Bénéficiaires inattendus – Weekly Note de Credit Suisse

Burkhard Varnholt, Credit Suisse

8 minutes de lecture

Davantage de hauts et de bas: un changement constant en Asie. Croissance gérée: ce que les investisseurs peuvent apprendre.

La fable d’Ésope sur le lièvre et la tortue met en évidence les pièges d’une trop grande confiance en soi et constitue peut-être une bonne métaphore pour les hauts et les bas des marchés boursiers. Le succès du Vietnam démontre pourquoi l’essor de l’Asie reste une évolution capitale de notre époque. Parallèlement, les récentes chutes boursières essuyées par la Chine résultent des conflits intérieurs et extérieurs que le pays doit gérer et qui ouvrent un espace immédiatement occupé par des tiers dans l’économie florissante de l’Asie. Nous exposons les enseignements que les investisseurs peuvent tirer de ce dynamisme en prenant pour exemples le Vietnam et la Chine, des voisins souvent comparés mais néanmoins très différents. En outre, vous trouverez ici les récentes décisions prises par le Comité de placement du Credit Suisse.

1. Davantage de hauts de bas: un changement constant en Asie

«Quand deux se disputent, le troisième se réjouit.» Ce proverbe peut-il également s’appliquer au Vietnam alors que la Chine et les États-Unis sont en conflit? Peut-être. Avec 97 millions d’habitants, jeunes pour la plupart et dont la part moyenne de la production économique équivaut à 2600 francs suisses par an, ce pays de la mer de Chine méridionale n’est qu’une petite économie au regard des normes asiatiques. Mais une analyse plus approfondie révèle que son succès fait école.

• **Données relevées**
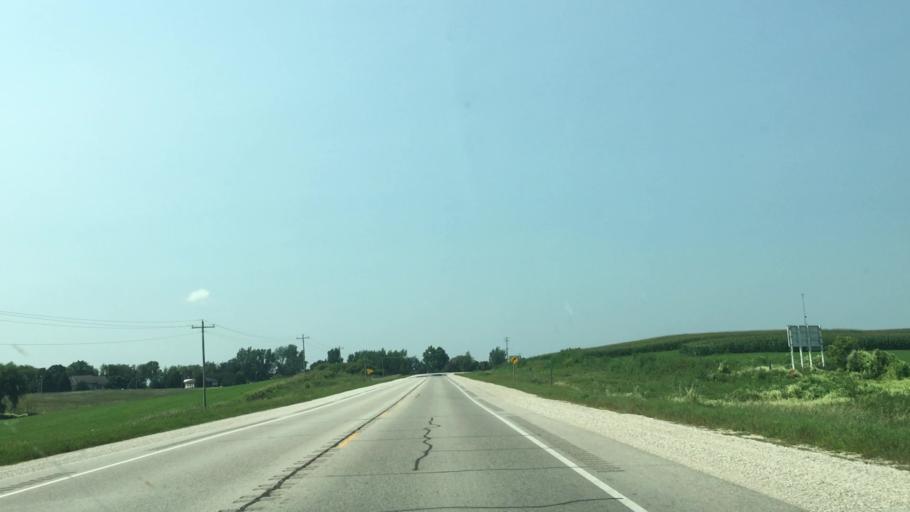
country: US
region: Iowa
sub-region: Winneshiek County
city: Decorah
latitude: 43.1920
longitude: -91.8687
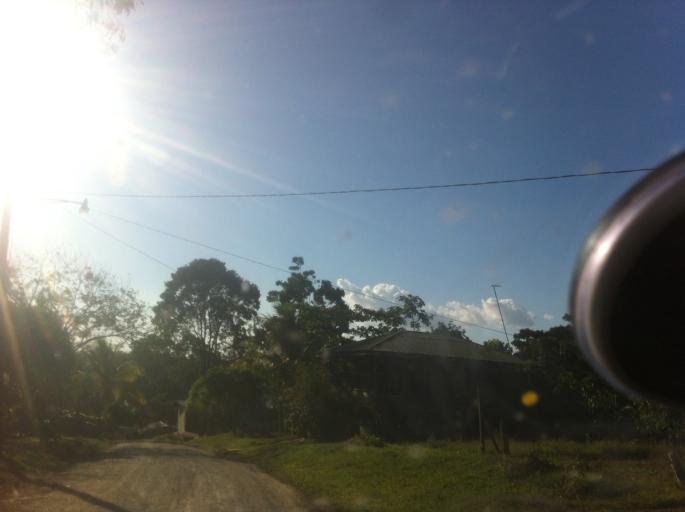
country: CR
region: Alajuela
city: Los Chiles
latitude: 11.0433
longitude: -84.4708
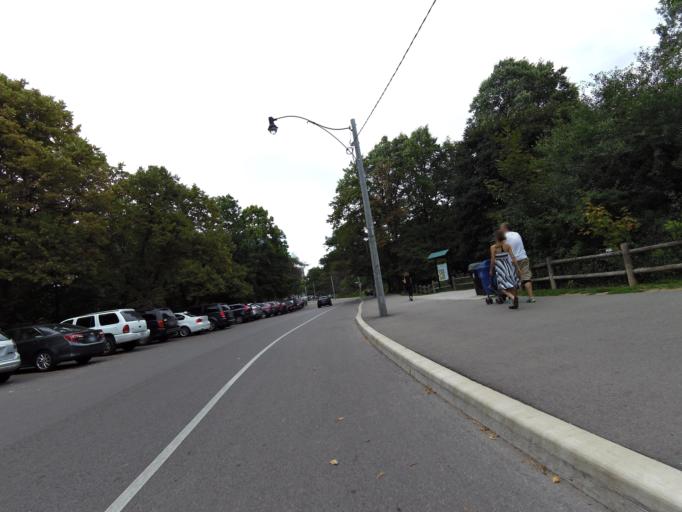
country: CA
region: Ontario
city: Toronto
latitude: 43.6471
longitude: -79.4649
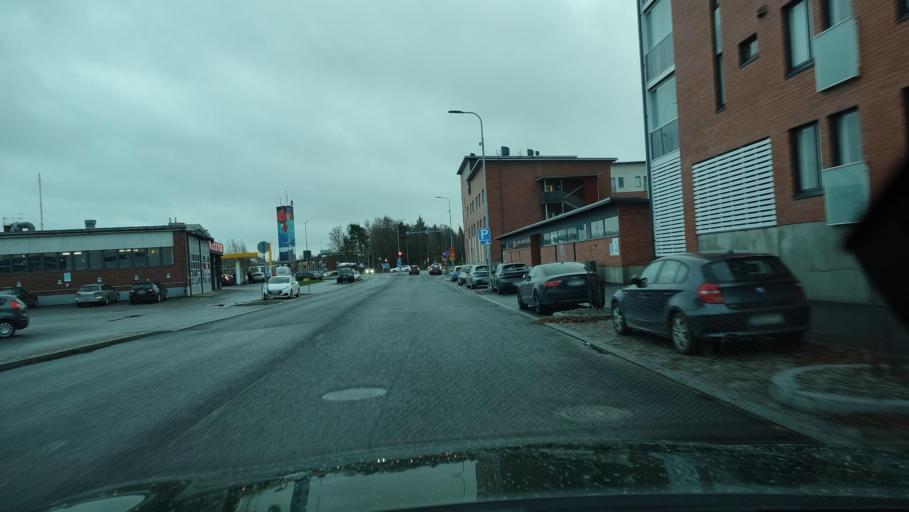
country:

• **Travail demandé**
**A)** D'après l'extrait, combien d'habitants compte le Vietnam?
**B)** Présentez sous forme de liste le paragraphe de l'extrait qui commence par «La fable d'Ésope», en gardant ses faits essentiels.
**C)** Prolongez l'extrait consacré au Vietnam et à la Chine à partir de sa dernière phrase.
Les items n'ont aucun lien avec l'extrait.

• **Corrigé**
**A)** 97 millions d'habitants.

**B)**
- La fable d'Ésope sur le lièvre et la tortue montre les pièges d'une trop grande confiance en soi et peut servir de métaphore aux hauts et aux bas des marchés boursiers.
- Le succès du Vietnam prouve que l'essor de l'Asie reste une évolution capitale de notre époque.
- Les récentes chutes boursières de la Chine résultent de conflits intérieurs et extérieurs. Elles ouvrent un espace aussitôt occupé par des tiers dans l'économie florissante de l'Asie.
- La note expose les enseignements que les investisseurs peuvent tirer de ce dynamisme, à partir des exemples du Vietnam et de la Chine, voisins souvent comparés mais très différents.
- Elle présente aussi les récentes décisions du Comité de placement du Credit Suisse.

**C)**
Ce que démontre l’essor du Vietnam

Étant donné les relations tendues qu’il entretient depuis longtemps avec la Chine et les États-Unis, le Vietnam est passé maître dans l’art de s’adapter à un monde compliqué. C’est en partie dans le sillage de son plus grand voisin qu’il a enregistré une croissance impressionnante au cours des trente dernières années. Depuis la fin de sa guerre traumatisante de vingt ans, il renaît tel le phénix de ses cendres, sortant de l’extrême pauvreté qui frappait le Nord et le Sud au milieu des années 1970 encore. Mais depuis 1990, le Vietnam est l’une des cinq économies affichant la croissance la plus rapide du monde, comme le relèvent The Economist1 et la Banque mondiale dans sa récente étude des pays intitulée «Digital Vietnam – the Path to Tomorrow»2 (le Vietnam numérique - la voie de l’avenir). Le pays mérite bien que sa réussite attire également l’attention internationale.

En effet, le développement socio-économique du Vietnam met en évidence l’immense potentiel de création de son économie. Et ce «pays de contrastes» ne fait probablement que commencer à déployer ce potentiel, car il recèle encore beaucoup de ressources: 
il suffit d’observer, d’une part, les métropoles dynamiques et en pleine croissance que sont Hanoï et Hô-Chi-Minh-Ville (Saïgon) et, d’autre part, les régions agricoles du delta du Mékong et de l’embouchure du Fleuve Rouge. C’est d’ailleurs là, loin des villes, que vivent quelque 75% de la population. Le fait que l’écart salarial considérable avec la Chine ait souvent permis d’attirer les investissements étrangers peut être analysé de différents points de vue. Nul doute que les conditions de travail dans la fabrication des chaussures de sport et l’industrie textile au Vietnam étaient et sont souvent dures. Elles semblent déployer leur propre dynamique: stimulé par la soif d’éducation des jeunes et leur espoir d’une vie meilleure, l’entrepreneuriat privé se développe rapidement.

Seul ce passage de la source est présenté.